早在3月4日,詹姆斯就准备让他的妻子和儿子返回巴黎——尽管同意了贝蒂的请求,但他仍有一些警告:
如果你决定回到伦敦,我所要求的就是你用不同的名字办一个往返的护照。如果带着阿方斯,他也需要一本印着不同名字的护照,因为我不想报纸上出现一个大标题说,“德·罗斯柴尔德夫人回到了伦敦。”那会增加无聊的闲话……回到巴黎,带上阿方斯,尽管我在犹豫我们是不是应该让他置身于政治之外。如果他们看见了他,就可能要他加入国民卫队。如果他愿意保持低调,那就可以回来。
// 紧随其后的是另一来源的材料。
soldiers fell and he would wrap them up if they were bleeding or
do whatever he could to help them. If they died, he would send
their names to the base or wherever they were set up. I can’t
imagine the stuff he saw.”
5月,巴尔贝斯和他的同党政变“流产”,人们谈论协和广场的断头台时,詹姆斯再次准备将儿子们送到国外以求安全,他自己实际上也短暂地造访了伦敦。但是,他自己只是在6月初考虑过离开巴黎。他与惊恐不已的侄子纳特形成了鲜明的对比,后者甚至被新任警察局长马克·科西迪埃派去保护拉斐特街的警察吓到了:“一群长相凶恶的人,佩戴着红色腰带,你绝对不想在黑夜里赤手空拳地遇到他们——他们能活吞了你。”尽管他在局势最为动荡的几个月留在了巴黎,但是他在11月底还是如释重负地撤到了英国。詹姆斯非常蔑视这种胆怯的行为。贝蒂曾自豪地告诉阿方斯,她丈夫是少数几个“勇敢抗击可怕风暴的人之一,那场风暴击垮了大多数人的勇气和意志”。
萨洛蒙也坚守在维也纳,当然他很少出门。尽管3月13日之后,不时听到“街上的鼓声”,但他直到6月才离开维也纳,然后选择与阿姆谢尔待在不那么平静的法兰克福。安塞尔姆一直坚持到10月6日到7日,武装的革命者在战争部大楼外面处决了拉图尔伯爵,然后攻占了军械库;接着又占领了罗斯柴尔德办公楼的楼顶,“他们离我们的房子只隔了一栋楼”。由于维也纳的形势此时变得异常危险,以至于返回抢救银行文件的莫里茨·戈尔德施密特被迫化装成一个牛奶工;安塞尔姆则被迫在乡下待了一个月。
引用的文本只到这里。